What needs to be done — Carry on with the passage about the AI-assisted research replication laboratory, starting right after its last sentence.

AI-assisted research replication at scale — two specialized agents collaborate through infrastructure-enforced separation to systematically reproduce published findings.
The Replication Laboratory orchestrates three AI roles — an Advisor (strategic oversight), a Research Assistant (tactical execution), and an independent Reviewer (skeptical peer review) — across ephemeral container sessions, producing archival-quality documentation as an operational side effect. Every decision, code change, and intermediate result is captured in a git history that is the project’s memory. Four paper replications have been completed to date.
The scientific community faces a well-documented replication crisis. Studies across psychology, medicine, economics, and machine learning have found that a substantial fraction of published findings cannot be reproduced by independent researchers. Most failures stem not from fraud but from undocumented implementation details, missing preprocessing steps, unreported hyperparameter choices, hardware-dependent numerical precision, and data access barriers.

The data —
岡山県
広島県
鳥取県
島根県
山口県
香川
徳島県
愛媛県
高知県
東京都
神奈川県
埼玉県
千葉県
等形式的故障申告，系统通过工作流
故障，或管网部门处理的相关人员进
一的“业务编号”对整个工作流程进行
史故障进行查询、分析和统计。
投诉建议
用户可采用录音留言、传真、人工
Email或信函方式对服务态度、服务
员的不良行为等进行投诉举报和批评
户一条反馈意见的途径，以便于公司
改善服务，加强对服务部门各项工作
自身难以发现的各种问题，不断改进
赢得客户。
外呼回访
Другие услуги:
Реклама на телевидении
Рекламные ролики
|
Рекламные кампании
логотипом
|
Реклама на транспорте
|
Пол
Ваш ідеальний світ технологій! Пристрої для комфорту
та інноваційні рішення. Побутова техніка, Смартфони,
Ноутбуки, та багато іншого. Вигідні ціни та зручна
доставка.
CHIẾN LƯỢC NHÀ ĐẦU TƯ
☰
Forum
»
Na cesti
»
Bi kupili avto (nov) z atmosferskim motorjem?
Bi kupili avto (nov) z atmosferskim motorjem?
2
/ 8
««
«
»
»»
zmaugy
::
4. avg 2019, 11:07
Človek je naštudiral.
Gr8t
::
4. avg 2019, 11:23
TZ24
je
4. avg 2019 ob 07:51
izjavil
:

Result for this exercise —
Traditional academic incentives actively discourage replication work. Graduate students need novel publications, not confirmatory studies. Journals prefer exciting new results over careful replications. The result: published claims accumulate without systematic verification.
AI-assisted replication changes the equation in several ways:
Compressing a six-month replication to a few days changes the cost-benefit calculation. What was career poison becomes tractable background work.
Every decision, intermediate result, and code change is captured in git history and structured reports. Failed replications are as valuable as successful ones.
The strategic/tactical split mirrors how humans think about replication. “Should we replicate this claim?” is a different question from “How do we run this code on our cluster?”
A library of structured replication attempts with full provenance — including failures — is genuinely valuable to science.
The key architectural decision: every interaction between roles occurs in a fresh Docker container with fresh context. This enforces genuine cognitive separation — the Advisor reviewing a phase report truly does not have access to the RA’s context from producing it. This isn’t enforced by prompt engineering (“pretend you don’t know”) but by infrastructure — the context literally does not exist in the new container.
This solves multiple problems simultaneously:
The Advisor reviewing a phase report truly does not have the RA’s execution context. There is no context to leak because it doesn’t exist in the new container.
Each container runs Claude Code with full permissions, safely, because the container is jailed with controlled volume mounts and network access. The agent can do whatever it needs within its sandbox.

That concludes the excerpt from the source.